ABOUT THIS EXERCISE >>
The listing below should be printed in full and exactly, apart from its images.

STORED DATA >>
_ _ _

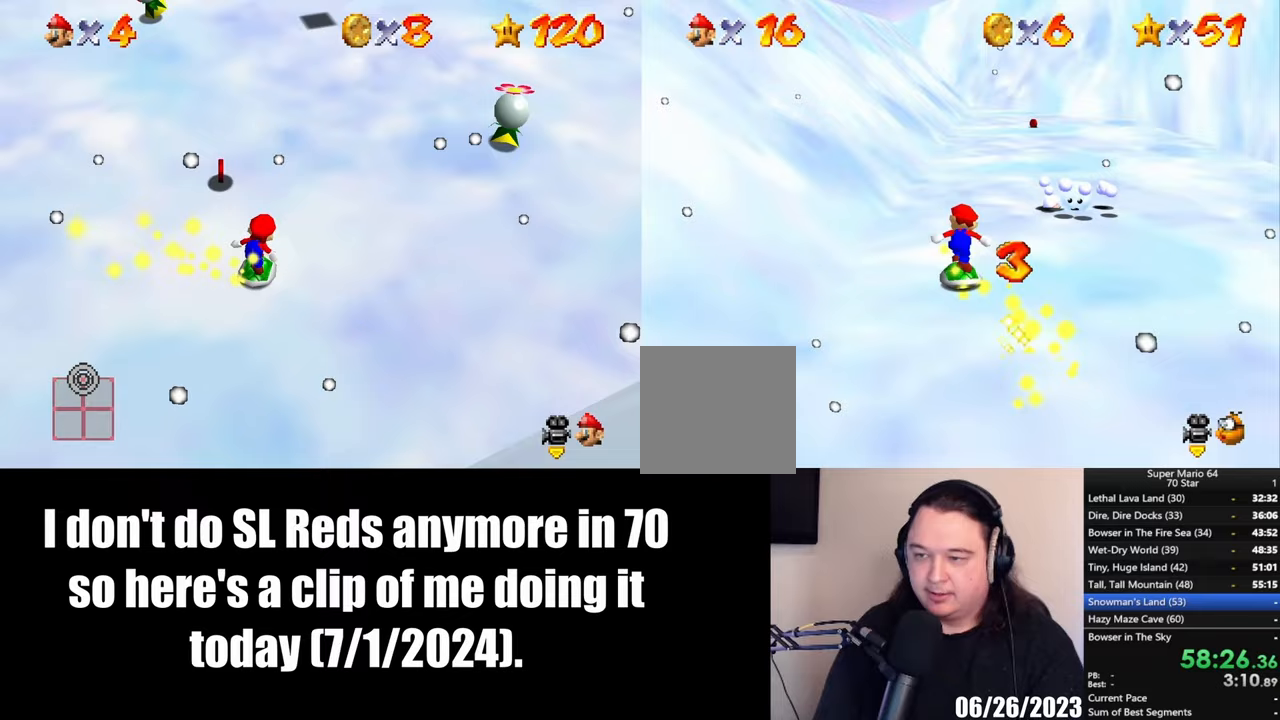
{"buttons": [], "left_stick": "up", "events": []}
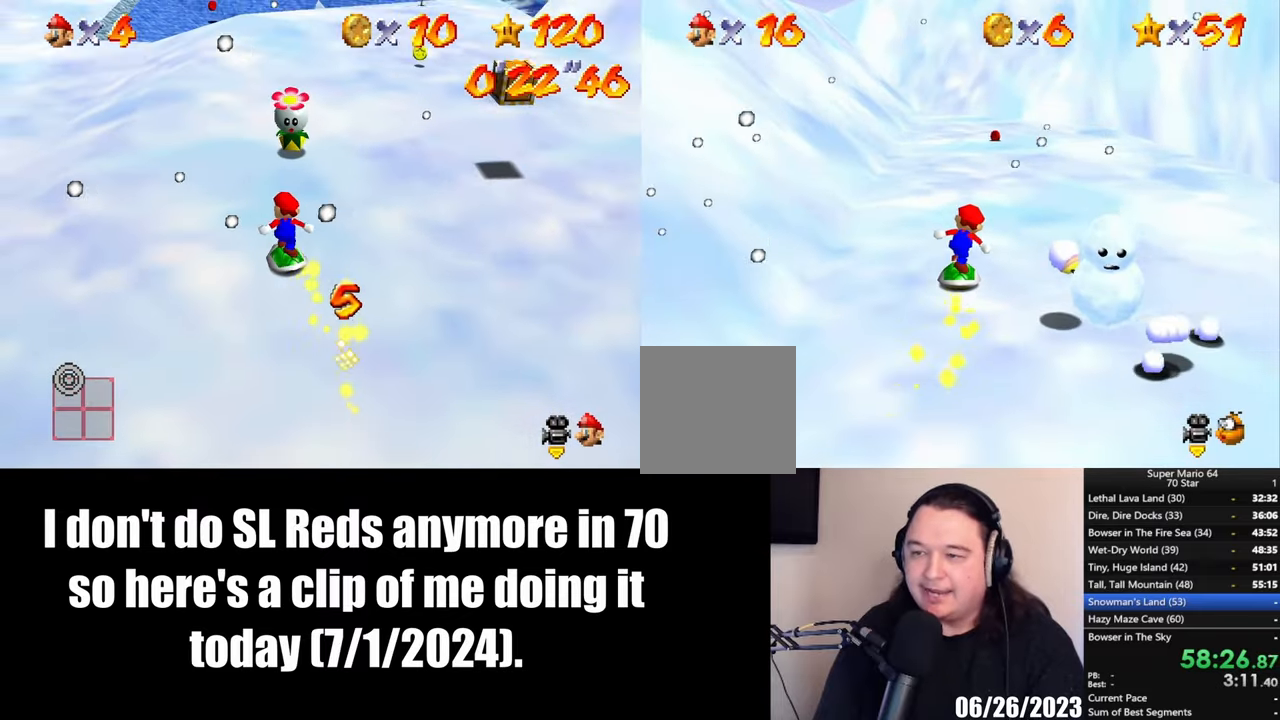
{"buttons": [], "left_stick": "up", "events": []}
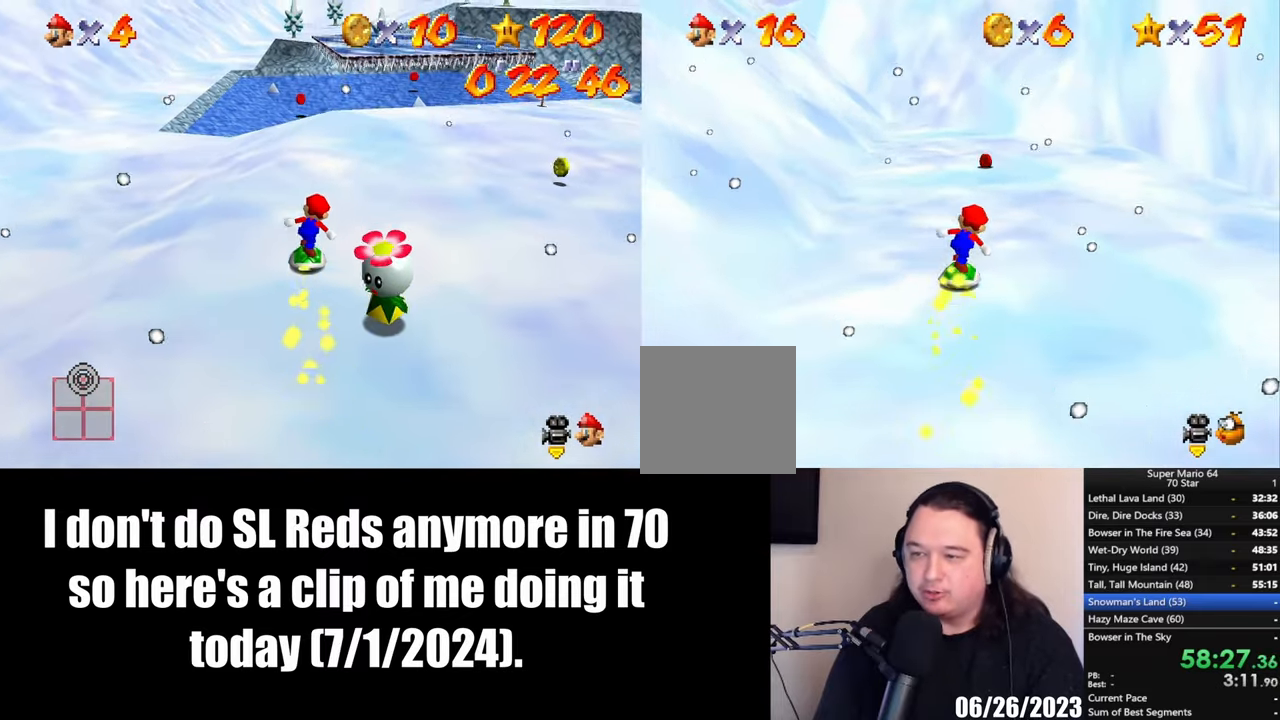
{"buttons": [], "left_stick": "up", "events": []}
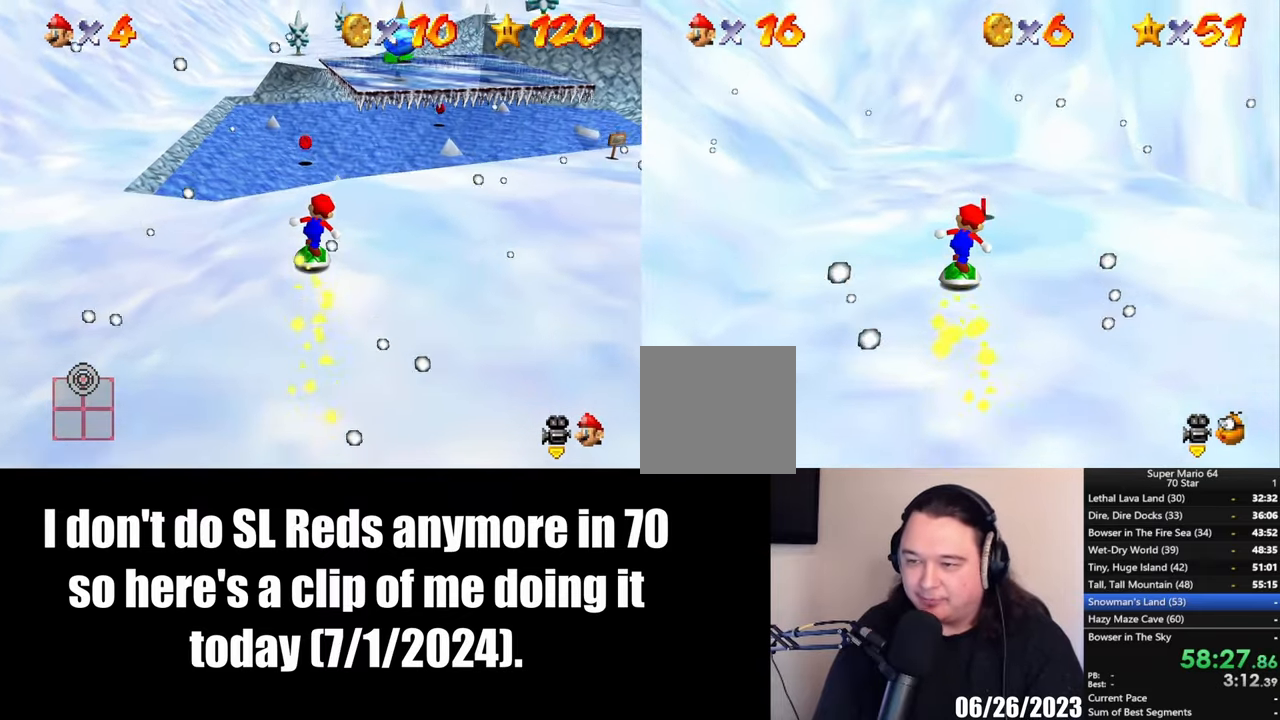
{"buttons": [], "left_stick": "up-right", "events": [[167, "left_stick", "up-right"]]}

_ _ _

RESULT >>
{"buttons": [], "left_stick": "up", "events": []}
{"buttons": [], "left_stick": "up", "events": []}
{"buttons": [], "left_stick": "up", "events": []}
{"buttons": [], "left_stick": "up-right", "events": [[167, "left_stick", "up-right"]]}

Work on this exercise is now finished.